There is rest and a tremendous sense of relief in this. Even when I blow it, even when a thousand voices in my head shout that I’m a failure, I can rest. He (not I) is God; I’m not saved, nor do I serve out of my own ability, but on His. In myself, I feel desperately inadequate. With Him, anything’s possible.

And so I lean on Him. I know what a waffling, diffident windbag I can be: but He gives more grace. I worry less what others think of me; I don’t even have to worry about what I think about me. But this self knowledge doesn’t lead to a pathological self-loathing; rather it forces me to consider and claim His work in my life. It’s not about effort or how skillfully I handle my path – it’s all about HIM. And I am secure, valued, and loved.

My weaknesses make me return to Him for this grace and rest. The trick is knowing to go to Him for relief.

It follows then that I need to do what I can to know Him better. Meditate on His word; spend time in prayer. Make a calculated decision to learn all you can; it’s very down to earth. And whatever you do, don’t give yourself religious brownie points for doing so; this is as sensible as eating your vegetables. The rules of relationship apply just as much to God as they do to anyone else: you have to spend time together if you want to get to know a person. You need to live life together.

People Are Precious

We often forget how precious every individual life is.

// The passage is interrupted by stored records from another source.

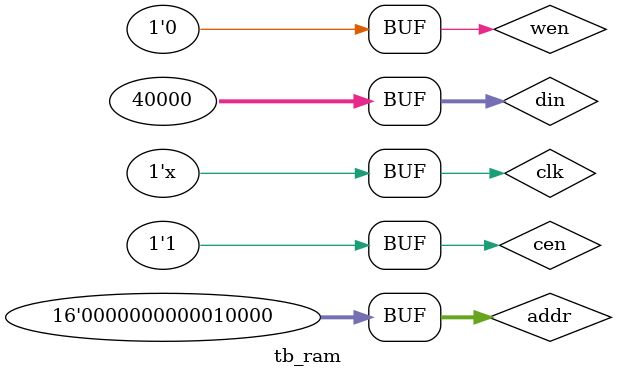
<source format=v>
`timescale 1ns/100ps

module tb_ram;
	reg clk;
	reg cen, wen;
	reg[15:0] addr; //addr = 00000(0) ~ 11111(31)
	reg[31:0] din;
	wire[31:0] dout;
	
	ram ram_1(clk, cen, wen, addr, din, dout);
	
	always
		begin
			#5; clk = ~clk; //cycle of clk is 10ns
		end
	
	initial
		begin
			clk = 1'b0; #4; cen = 1'b0; wen = 1'b0; addr = 16'b0000_0000_0000_0000; din = 32'h0000_0000; #10;
			addr = 16'b0000_0000_0000_0001; #10;
			addr = 16'b0000_0000_0000_0010; #10;
			addr = 16'b0000_0000_0000_0100; #10;
			addr = 16'b0000_0000_0000_1000; #10;
			addr = 16'b0000_0000_0001_0000; #10; //addr increase but do nothing
			
			cen = 1'b1; wen = 1'b1; din = 10000; addr = 16'b0000_0000_0000_0000; #10;
			din = 20000; addr = 16'b0000_0000_0000_0001; #10;
			din = 30000; addr = 16'b0000_0000_0000_0010; #10;
			din = 40000; addr = 16'b0000_0000_0000_0100; #10; //write 4 values
		
			cen = 1'b1; wen = 1'b0; addr = 16'b0000_0000_0000_0010; #10;
			addr = 16'b0000_0000_0000_0100; #10;
			addr = 16'b0000_0000_0000_1000; #10;
			addr = 16'b0000_0000_0001_0000; #10; //read 4 values (only 2 values are meaningfull)
		end
endmodule 
</source>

My mother is in mid to late term Alzheimer’s. A wise, vibrant and compassionate woman has been reduced to a frail shadow of her former self.

Her care has fallen first to my wife, then myself, and my siblings: and it’s getting harder. But if she were to pass, I know I’d move heaven and earth to have just another few minutes to walk her down her sidewalk, to hold a hand and to tell her I love her. She is slipping out of our lives an inch at a time.

We treat people like they will always be with us. They won’t; but the marks we leave on their hearts will follow them into eternity.

What deposits are we leaving in the lives of others? Are we encouraging, affirming (even if in spite of how they may treat us), or do we place things in their paths that they will have to overcome before they can function?

There are enough heart snares in this world. I hope and pray that I’ll not add stumbling blocks to the lives of others, but that I can serve and encourage with the same grace God has given me.

We will not always have the chance to love and encourage. Our neighbours are eternal souls who will be with us for such a short time – we need to make good use of the time we have to deposit into their lives.